Large scale cyber-attacks are on the rise and, with more than 500,000 unfilled cyber security jobs, the situation could get worse before it gets better unless those positions are filled.
The Biden administration is urging the private sector to shore up cyber defenses with hackers stepping up their attacks against a broad range of businesses.
However, while the need for cyber security experts has increased, there remains a lack of people working in the field to combat those online aggressions.
Gary Davis, with the cyber security firm "Intrusion", told KCBS Radio that filling these jobs is more than a matter of increasing pay.
"Shortening the path of how you can get started in cyber security, and become a CIO or CTO or CSO in a company, that’s giving people a career trajectory that is intriguing would be another factor that companies can look at," he explained.
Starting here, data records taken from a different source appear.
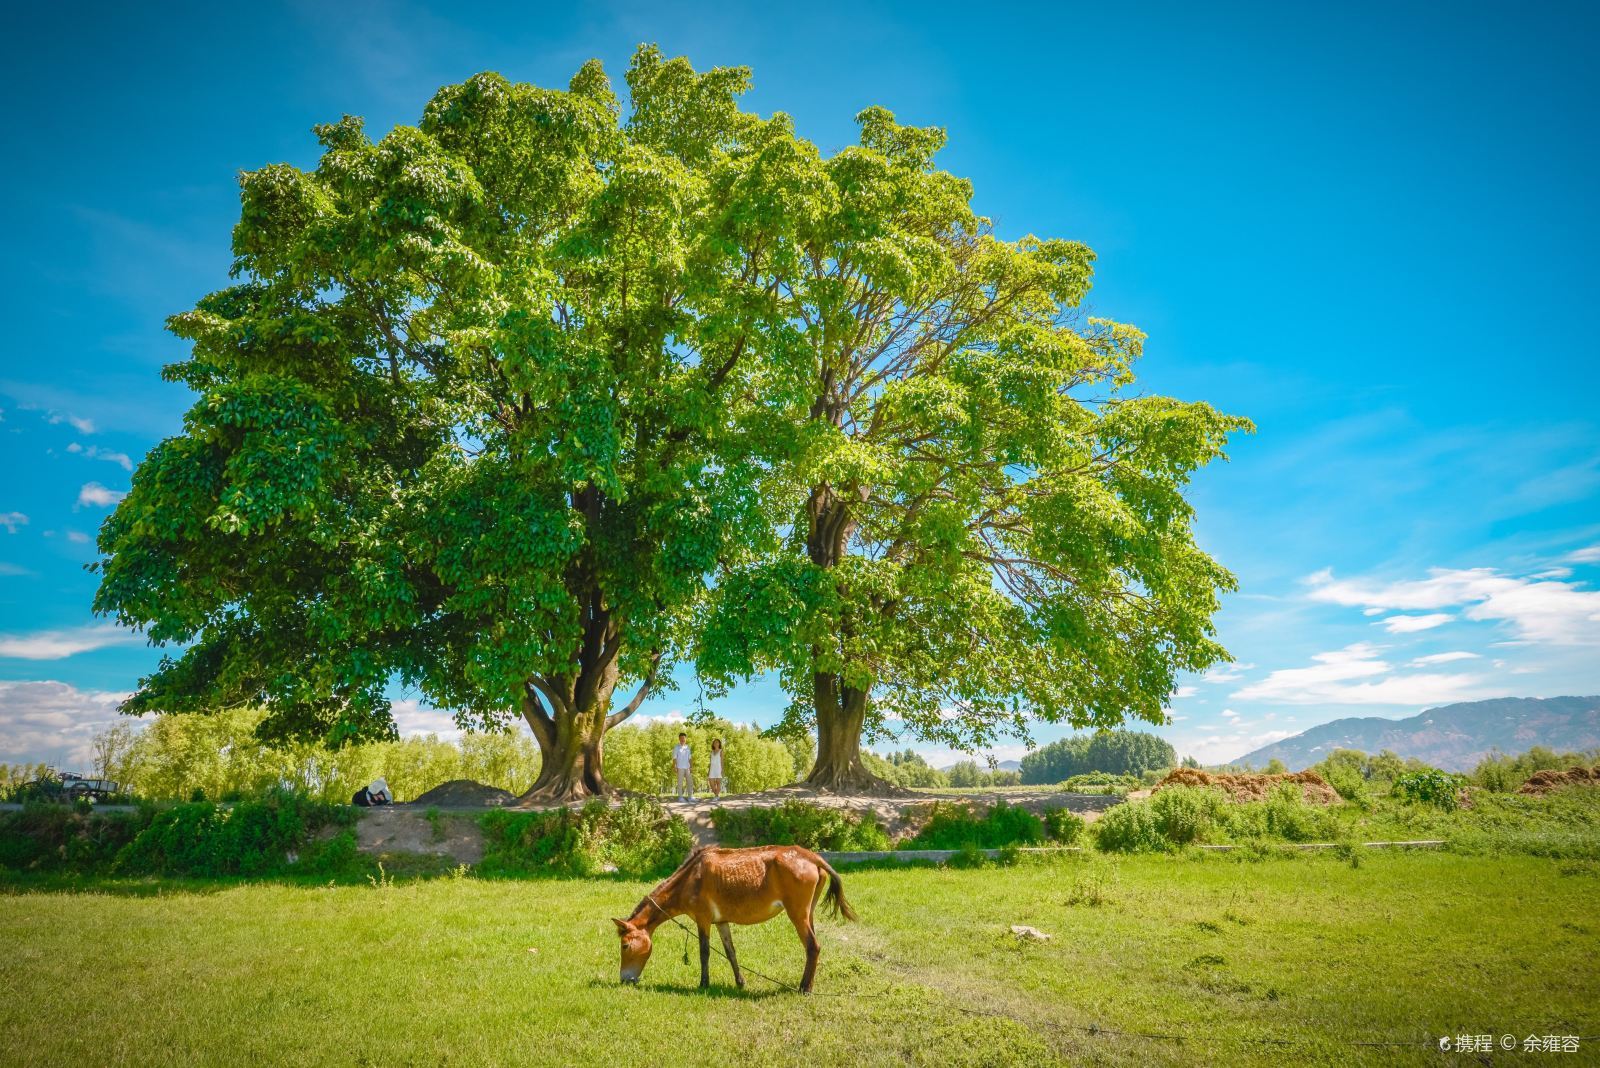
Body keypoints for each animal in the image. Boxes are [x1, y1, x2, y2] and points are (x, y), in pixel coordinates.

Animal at [611, 844, 857, 991]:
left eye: (625, 945)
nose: (625, 979)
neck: (690, 879)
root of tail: (811, 857)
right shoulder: (721, 921)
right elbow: (730, 952)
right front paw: (740, 982)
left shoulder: (702, 918)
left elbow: (704, 952)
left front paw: (703, 983)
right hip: (809, 912)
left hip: (797, 913)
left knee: (813, 946)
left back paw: (804, 987)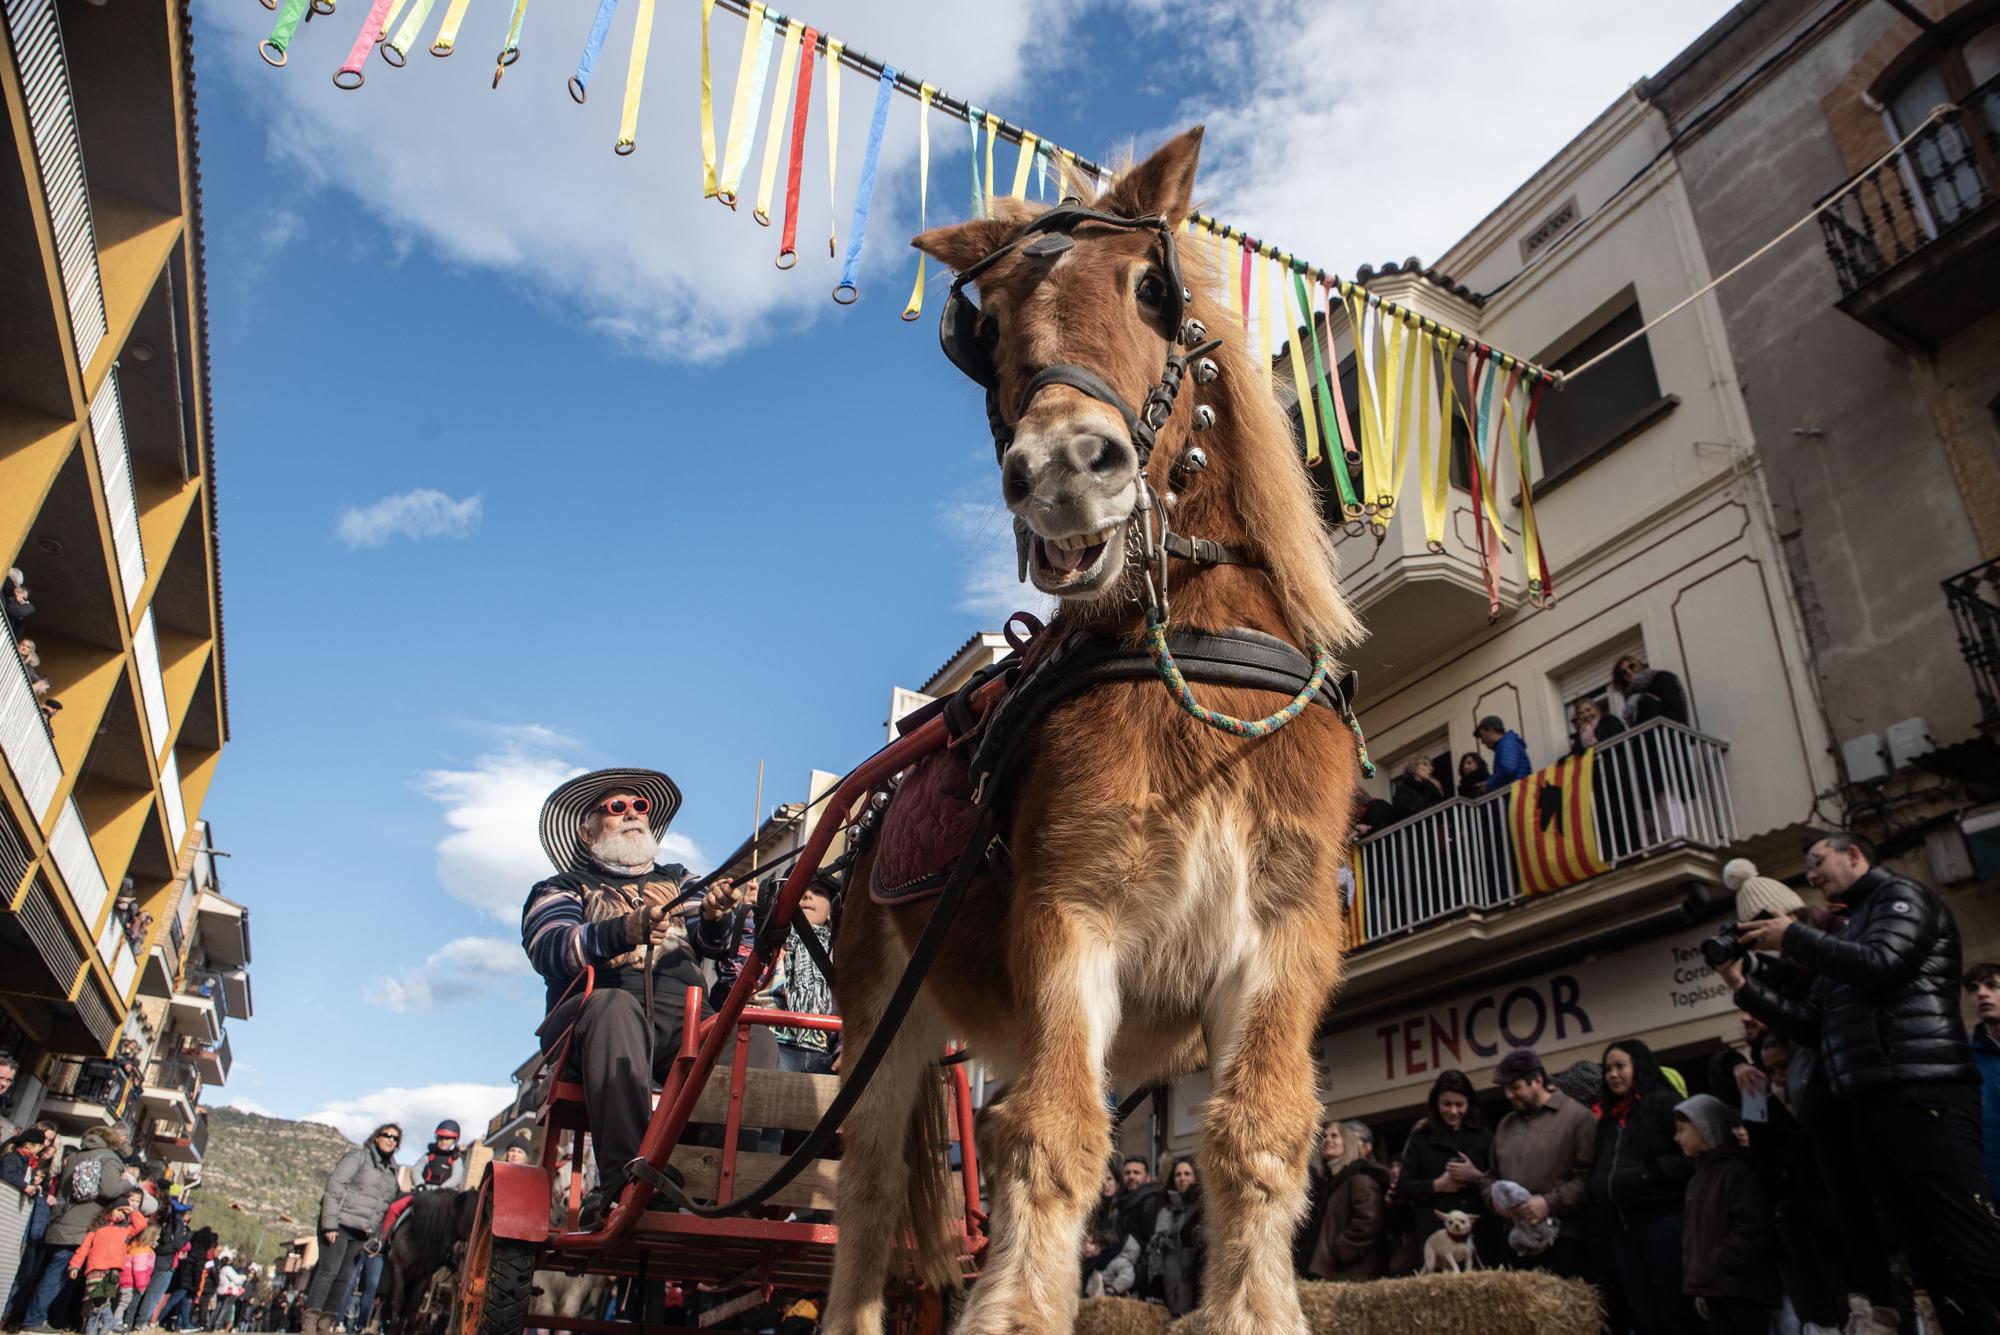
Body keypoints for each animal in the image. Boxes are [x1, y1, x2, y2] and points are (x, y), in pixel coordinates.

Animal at [824, 127, 1360, 1335]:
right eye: (983, 331)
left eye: (1151, 288)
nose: (1063, 470)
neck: (1188, 657)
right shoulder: (1071, 918)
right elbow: (1055, 1136)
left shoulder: (1285, 937)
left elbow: (1257, 1137)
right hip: (880, 1037)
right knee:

Most cyber security jobs also require a four year degree and Davis said that’s led to a pipeline problem.
"You have to think outside the box a little bit," he said. "You got out and try to find talent and look outside of the normal places you might normally look for cyber security professionals, in order to fill those gaps."
"Those who work in the industry are starting to get burned out," Davis added. "They’re spending so much time changing alerts, keeping companies protected, trying to stay ahead of the bad guy, that you have this double edged sword – you have unfilled jobs and a burned out workforce."
With defenses weakened at many businesses, hackers have set their sights on company’s employees, specifically the most vulnerable workers.
"You’re only as strong as your weakest link," he said. "And most successful attacks today start with a fishing email, so somebody in your company gets an email and instead of taking their time to understand if this is really somebody I know or I can trust, just clicks on the email and that starts the whole process."